Anymore? I think he was just too lazy/cba to put it up? It's on the Edexcel website anyhow.

its weird week before m3 ial june 15 was up then before the exam it was gone....
his website is so big i think he has to be very careful on what he can put up and stuff.

Reply 677

L'Evil Wolf

6

Original post by Krollo

Either should be perfectly fine but I generally go with whatever it says in the question. Failing that I normally go dor the association stuff.

Posted from TSR Mobile

Thanks, checked with the edexcel questions that seems a solid approach.

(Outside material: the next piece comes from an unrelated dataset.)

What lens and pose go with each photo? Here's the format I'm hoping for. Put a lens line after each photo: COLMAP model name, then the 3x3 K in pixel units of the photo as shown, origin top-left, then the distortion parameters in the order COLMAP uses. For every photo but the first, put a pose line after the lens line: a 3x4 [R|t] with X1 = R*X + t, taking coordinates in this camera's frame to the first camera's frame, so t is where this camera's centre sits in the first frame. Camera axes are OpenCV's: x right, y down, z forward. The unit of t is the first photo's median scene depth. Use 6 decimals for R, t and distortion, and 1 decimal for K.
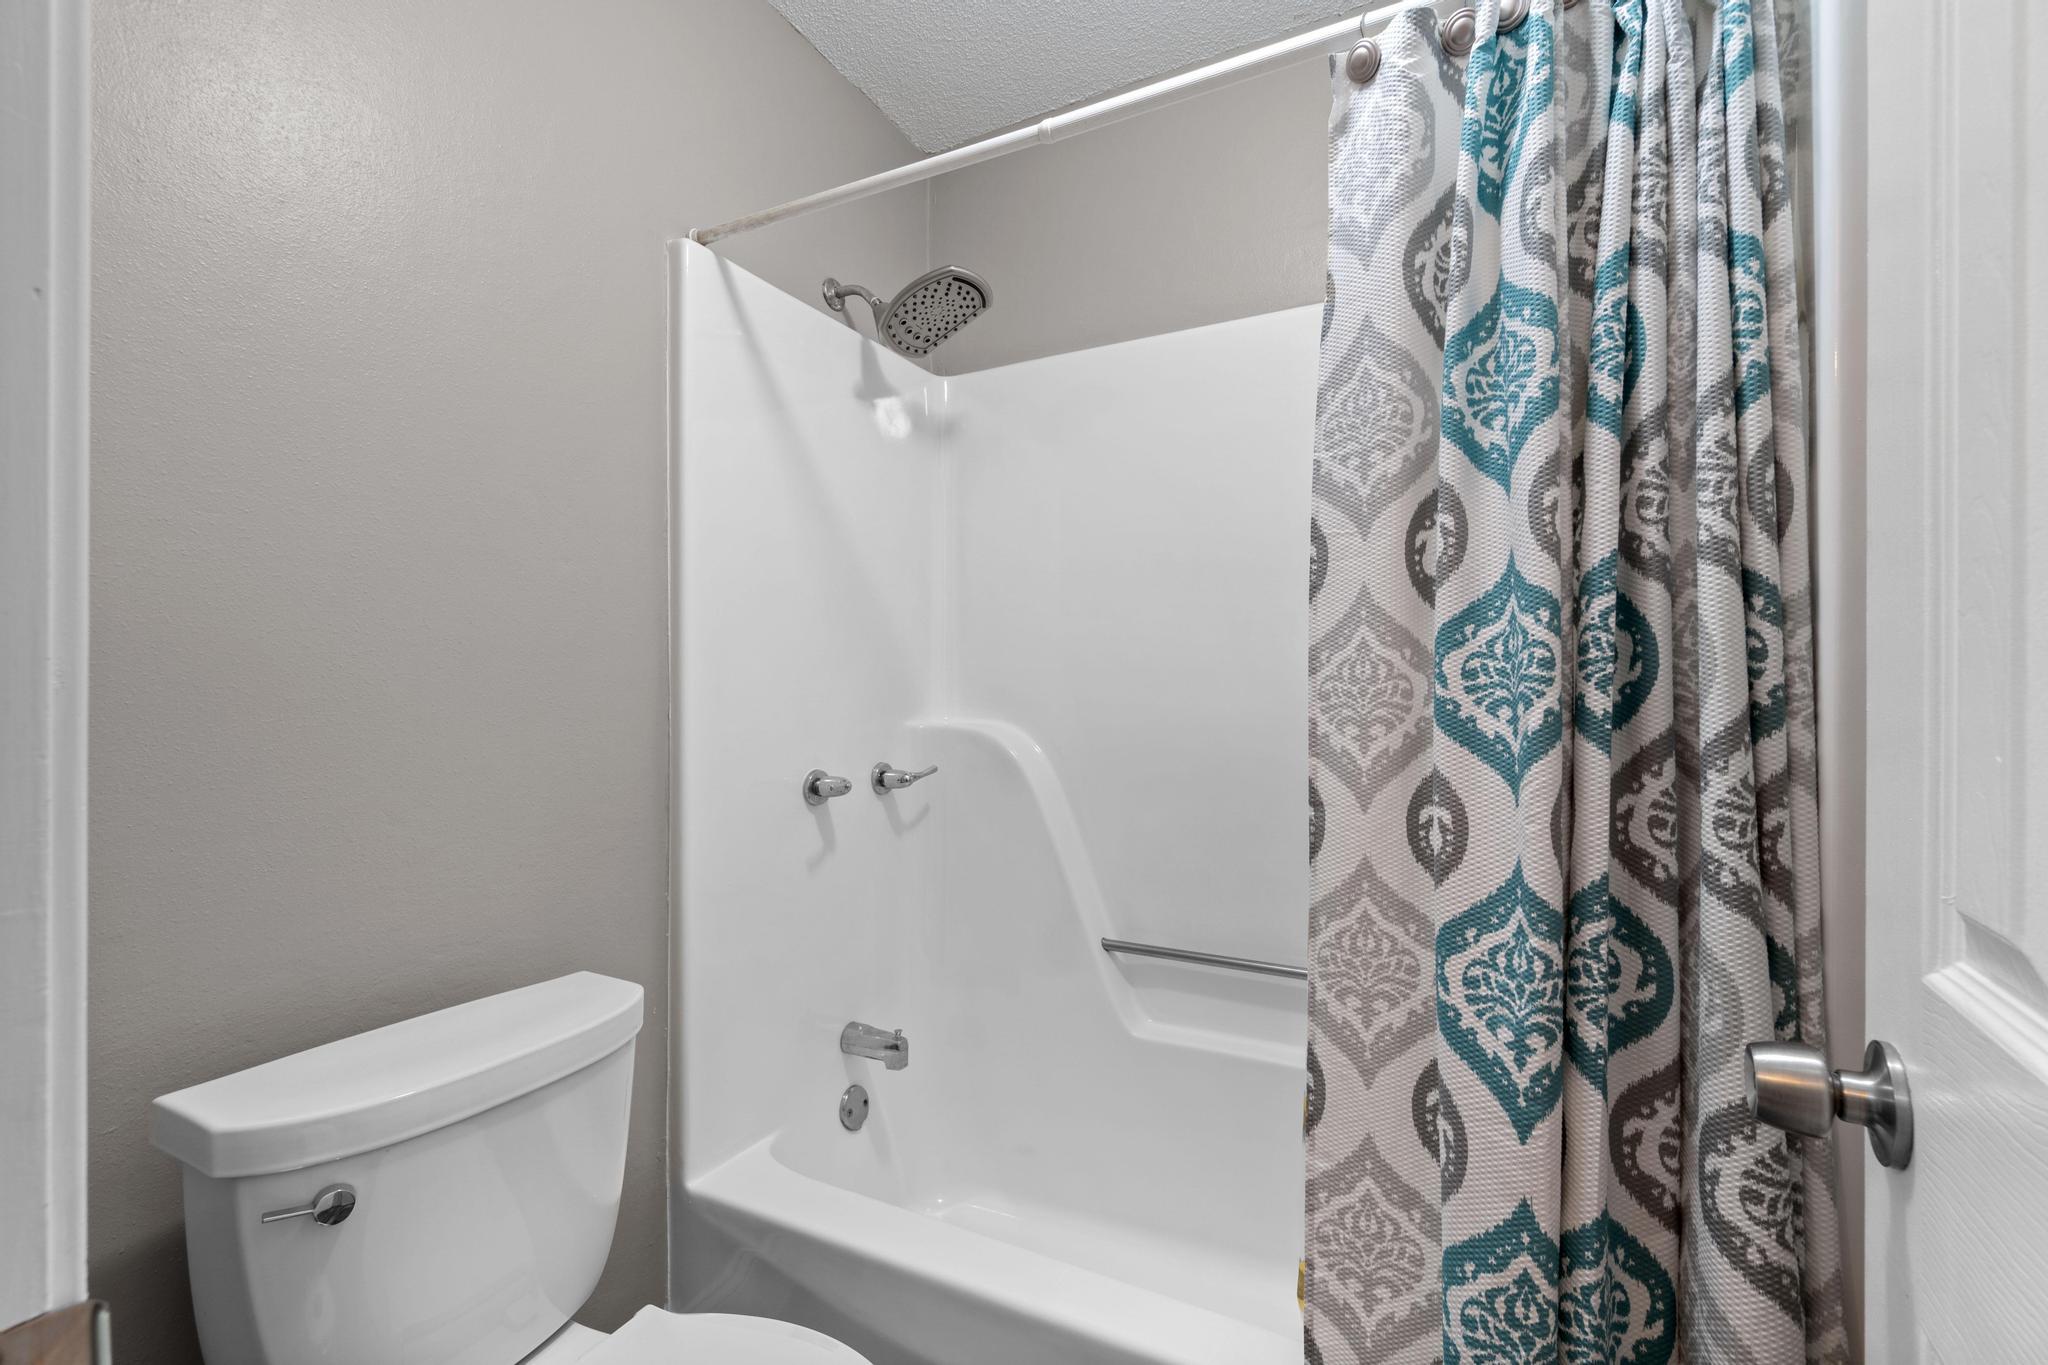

Can I ask you, on the issue of the Poisson model testing stuff, on Chapter 4, page 79 Ex7 Edexcel obtain the expected value by multiplying the probability for some r, with the total number of observations,

yet on Ex4b q7 they incline to multiply the probablity for some r, with the mean, lander.

So which is it. Essentially when calculating the observed value in a poisson test, what do we multiply the probabiilty with to obtain the expected value.